▶ _TASK INSTRUCTIONS_
a) In the racing passage, what prompted a full course caution with less than five minutes to go?
b) Print the rows starting with the line that contains "Question: Which point" and going on through the last of the rows, leaving out the pictures.

▶ _PAGE EXTRACT_

[Start of section]

The MINIs decided to stick with their dry tires, a strategy that saved a stop in the pits. As to having an advantage on a wet track, driver Derek Jones would quip later, “When you’re hydroplaning along with everybody else, it really doesn’t matter!”
Of course, like most sporting events, the last ten minutes are the ones to watch. The #76 McLaren and a Porsche briefly traded the lead, then the McLaren grabbed it back. But with less than ten minutes to go the McLaren wound up five positions down, and the #99 Aston, which at that point had been running 2nd, was suddenly in the lead, being dogged by a Mustang. The #77 McLaren was 3rd. Then the #17 Porsche limped to the side of the track with fuel issues, prompting a full course caution with less than five minutes to go.

[End of section]

▶ _EXTRACTED INFORMATION_
[Start of section]

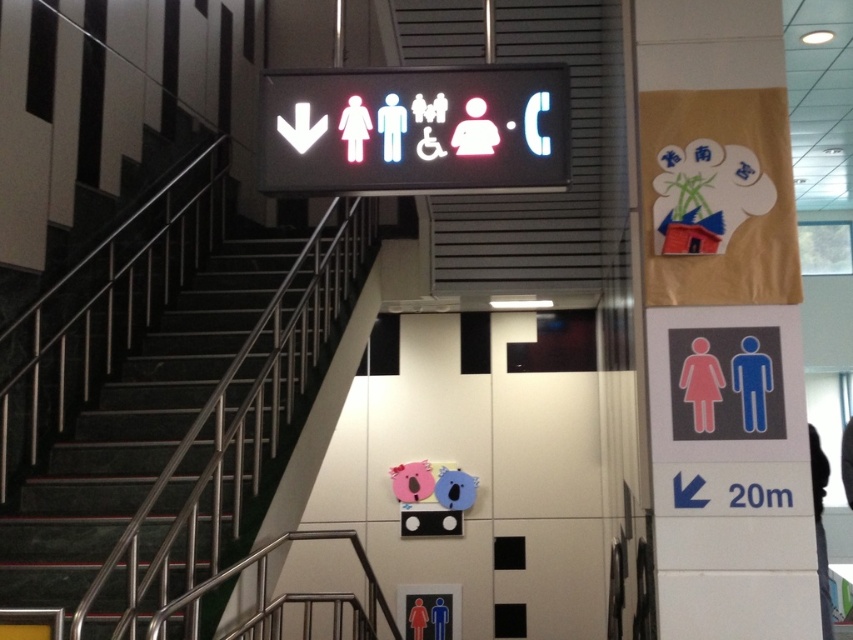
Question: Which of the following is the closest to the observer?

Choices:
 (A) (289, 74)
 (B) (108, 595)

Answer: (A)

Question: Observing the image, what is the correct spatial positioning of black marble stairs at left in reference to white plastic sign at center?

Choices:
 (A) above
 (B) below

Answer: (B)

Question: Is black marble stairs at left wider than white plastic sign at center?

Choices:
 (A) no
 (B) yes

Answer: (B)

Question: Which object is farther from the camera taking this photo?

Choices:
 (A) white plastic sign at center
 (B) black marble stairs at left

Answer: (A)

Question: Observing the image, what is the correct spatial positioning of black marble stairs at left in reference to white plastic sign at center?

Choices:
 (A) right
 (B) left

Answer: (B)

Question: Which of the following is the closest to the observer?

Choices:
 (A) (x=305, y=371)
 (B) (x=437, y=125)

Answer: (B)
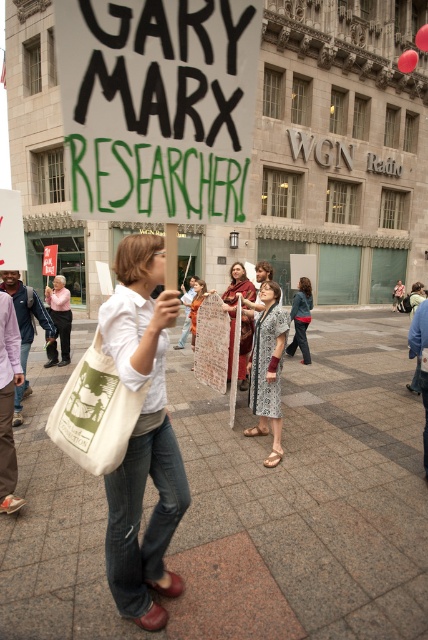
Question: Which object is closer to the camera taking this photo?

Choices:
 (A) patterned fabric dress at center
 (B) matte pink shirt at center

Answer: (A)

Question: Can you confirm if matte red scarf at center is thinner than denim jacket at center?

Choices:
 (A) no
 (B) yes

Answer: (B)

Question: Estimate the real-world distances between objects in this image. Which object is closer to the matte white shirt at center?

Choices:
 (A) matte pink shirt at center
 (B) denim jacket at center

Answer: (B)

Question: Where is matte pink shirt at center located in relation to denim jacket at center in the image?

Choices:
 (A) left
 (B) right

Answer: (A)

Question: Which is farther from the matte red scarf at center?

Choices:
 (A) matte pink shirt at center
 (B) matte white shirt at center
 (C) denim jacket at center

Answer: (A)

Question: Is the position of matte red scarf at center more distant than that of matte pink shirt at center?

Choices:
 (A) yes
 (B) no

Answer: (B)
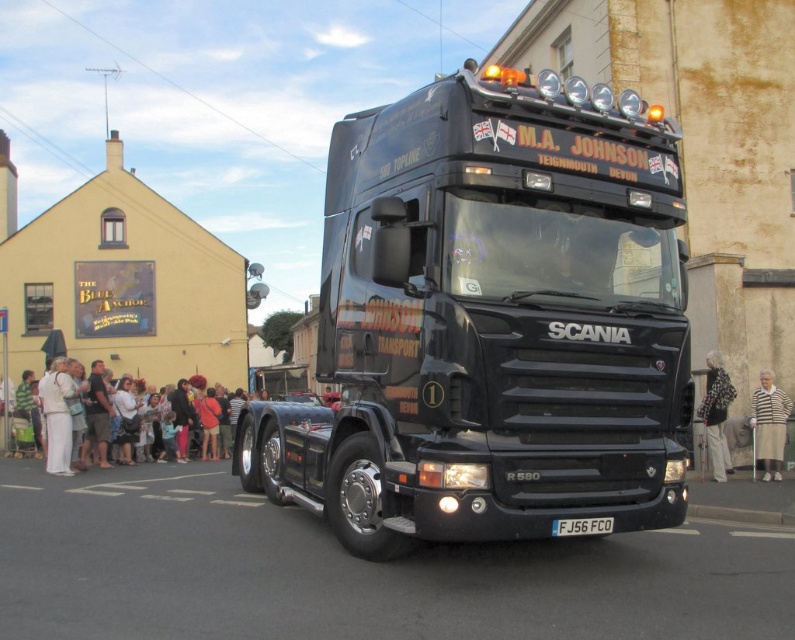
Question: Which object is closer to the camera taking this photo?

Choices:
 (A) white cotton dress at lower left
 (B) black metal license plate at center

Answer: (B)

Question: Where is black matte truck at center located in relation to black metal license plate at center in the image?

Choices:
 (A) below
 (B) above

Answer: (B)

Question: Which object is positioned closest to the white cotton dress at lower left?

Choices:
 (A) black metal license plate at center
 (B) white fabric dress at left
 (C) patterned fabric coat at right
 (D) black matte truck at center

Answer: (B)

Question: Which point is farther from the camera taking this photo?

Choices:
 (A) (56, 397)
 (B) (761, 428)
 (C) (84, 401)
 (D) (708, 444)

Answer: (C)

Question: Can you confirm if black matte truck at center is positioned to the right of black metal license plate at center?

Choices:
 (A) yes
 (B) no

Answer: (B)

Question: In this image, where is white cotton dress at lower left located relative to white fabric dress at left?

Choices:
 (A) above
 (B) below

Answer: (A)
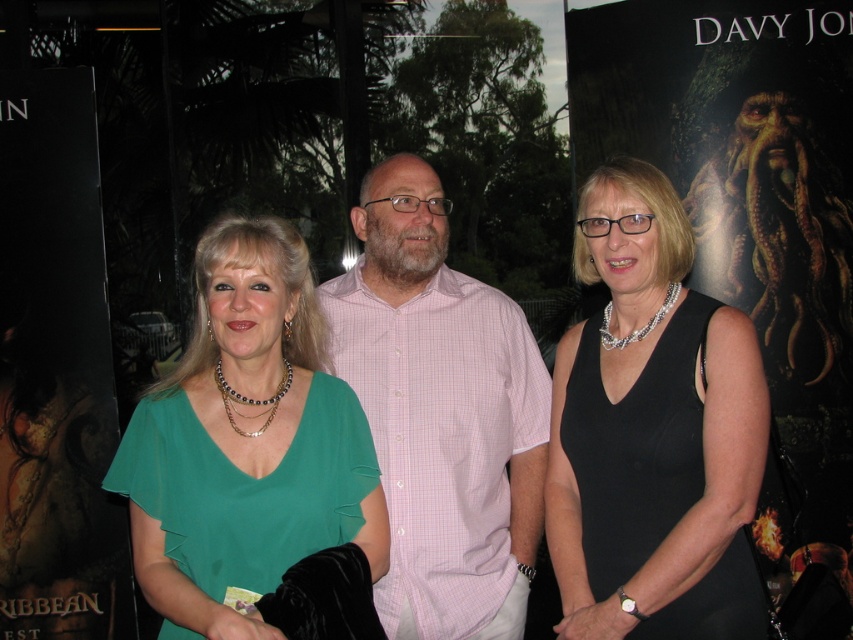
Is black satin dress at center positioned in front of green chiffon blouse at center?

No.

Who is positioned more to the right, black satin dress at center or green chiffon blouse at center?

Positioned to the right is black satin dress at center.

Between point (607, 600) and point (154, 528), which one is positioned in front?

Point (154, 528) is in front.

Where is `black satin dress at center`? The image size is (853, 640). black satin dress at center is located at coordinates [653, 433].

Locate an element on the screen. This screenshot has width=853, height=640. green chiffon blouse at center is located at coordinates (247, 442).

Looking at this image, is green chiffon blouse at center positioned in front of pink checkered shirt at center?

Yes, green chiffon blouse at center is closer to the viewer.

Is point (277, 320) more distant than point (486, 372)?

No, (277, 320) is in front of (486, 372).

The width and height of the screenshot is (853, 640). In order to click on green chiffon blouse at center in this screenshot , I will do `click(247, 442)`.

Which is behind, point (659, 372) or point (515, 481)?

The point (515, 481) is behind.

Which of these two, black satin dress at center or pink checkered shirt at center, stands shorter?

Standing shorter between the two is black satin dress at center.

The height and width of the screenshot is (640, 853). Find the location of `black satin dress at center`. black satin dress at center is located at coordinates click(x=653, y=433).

[End of section]

▶ _TASK SOLUTIONS_
a) The #17 Porsche limped to the side of the track with fuel issues.

b)
Question: Which point is farther from the camera taking this photo?

Choices:
 (A) (56, 397)
 (B) (761, 428)
 (C) (84, 401)
 (D) (708, 444)

Answer: (C)

Question: Can you confirm if black matte truck at center is positioned to the right of black metal license plate at center?

Choices:
 (A) yes
 (B) no

Answer: (B)

Question: In this image, where is white cotton dress at lower left located relative to white fabric dress at left?

Choices:
 (A) above
 (B) below

Answer: (A)
Is black satin dress at center positioned in front of green chiffon blouse at center?

No.

Who is positioned more to the right, black satin dress at center or green chiffon blouse at center?

Positioned to the right is black satin dress at center.

Between point (607, 600) and point (154, 528), which one is positioned in front?

Point (154, 528) is in front.

Where is `black satin dress at center`? The image size is (853, 640). black satin dress at center is located at coordinates [653, 433].

Locate an element on the screen. This screenshot has width=853, height=640. green chiffon blouse at center is located at coordinates (247, 442).

Looking at this image, is green chiffon blouse at center positioned in front of pink checkered shirt at center?

Yes, green chiffon blouse at center is closer to the viewer.

Is point (277, 320) more distant than point (486, 372)?

No, (277, 320) is in front of (486, 372).

The width and height of the screenshot is (853, 640). In order to click on green chiffon blouse at center in this screenshot , I will do `click(247, 442)`.

Which is behind, point (659, 372) or point (515, 481)?

The point (515, 481) is behind.

Which of these two, black satin dress at center or pink checkered shirt at center, stands shorter?

Standing shorter between the two is black satin dress at center.

The height and width of the screenshot is (640, 853). Find the location of `black satin dress at center`. black satin dress at center is located at coordinates click(x=653, y=433).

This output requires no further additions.